═════ INFORMATION PROVIDED ═════

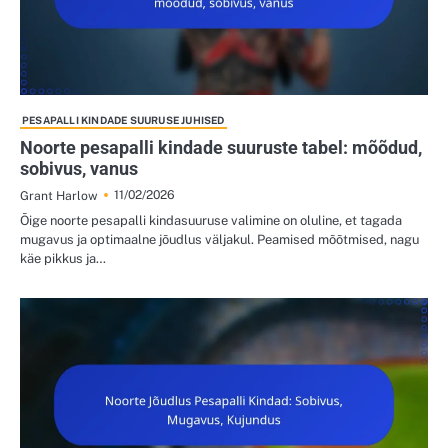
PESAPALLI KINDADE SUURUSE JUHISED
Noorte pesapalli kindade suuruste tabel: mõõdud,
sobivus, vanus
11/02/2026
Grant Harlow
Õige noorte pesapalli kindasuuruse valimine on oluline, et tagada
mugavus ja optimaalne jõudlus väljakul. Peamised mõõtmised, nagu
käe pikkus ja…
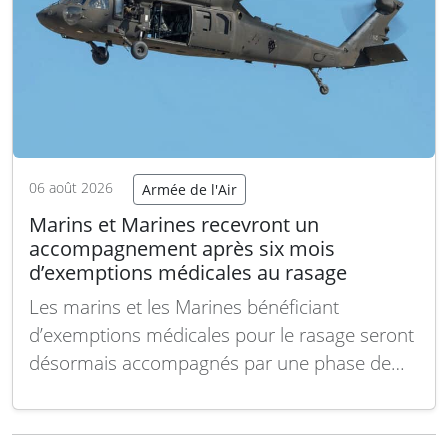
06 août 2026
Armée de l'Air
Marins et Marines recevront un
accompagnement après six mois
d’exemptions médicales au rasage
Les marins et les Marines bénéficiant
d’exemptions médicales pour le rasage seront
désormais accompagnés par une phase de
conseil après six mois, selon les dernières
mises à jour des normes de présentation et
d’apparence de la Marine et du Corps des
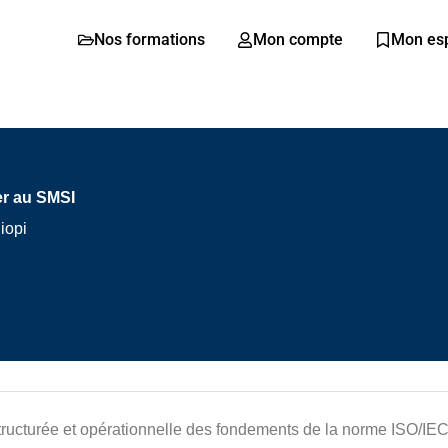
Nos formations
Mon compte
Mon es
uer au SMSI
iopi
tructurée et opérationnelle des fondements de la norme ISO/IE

═════
═════ INFORMATION PROVIDED ═════

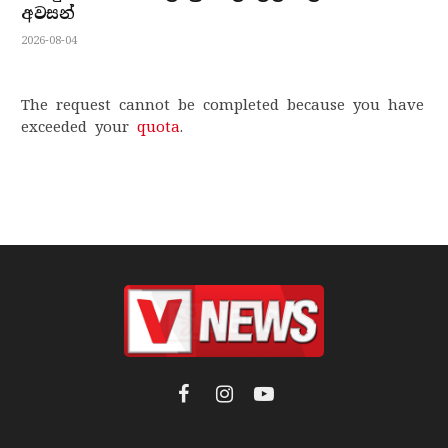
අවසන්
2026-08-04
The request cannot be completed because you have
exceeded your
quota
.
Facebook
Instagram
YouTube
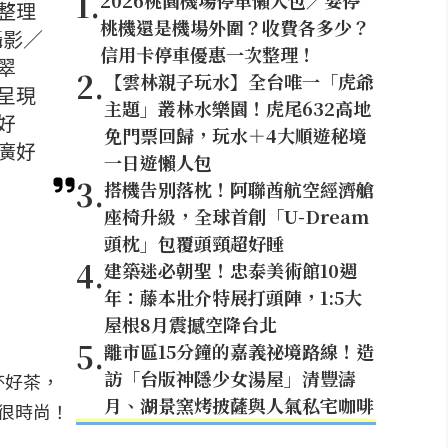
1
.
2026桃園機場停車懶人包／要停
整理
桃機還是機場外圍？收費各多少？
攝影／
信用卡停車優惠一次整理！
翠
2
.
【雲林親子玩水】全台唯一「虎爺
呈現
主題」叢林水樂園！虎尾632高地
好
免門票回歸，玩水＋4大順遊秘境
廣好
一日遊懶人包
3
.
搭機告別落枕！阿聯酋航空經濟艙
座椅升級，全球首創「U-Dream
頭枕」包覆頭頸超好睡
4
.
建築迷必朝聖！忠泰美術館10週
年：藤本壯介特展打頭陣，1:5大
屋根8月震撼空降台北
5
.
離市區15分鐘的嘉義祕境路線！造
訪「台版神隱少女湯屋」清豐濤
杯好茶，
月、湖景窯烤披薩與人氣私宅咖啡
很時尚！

═════

WHAT NEEDS TO BE DONE »
Duplicate the material from the line containing "Nos formations" to the line containing "tructurée et opérationnelle", inclusive.

RESULT OF THE EXERCISE »
Nos formations
Mon compte
Mon es
uer au SMSI
iopi
tructurée et opérationnelle des fondements de la norme ISO/IE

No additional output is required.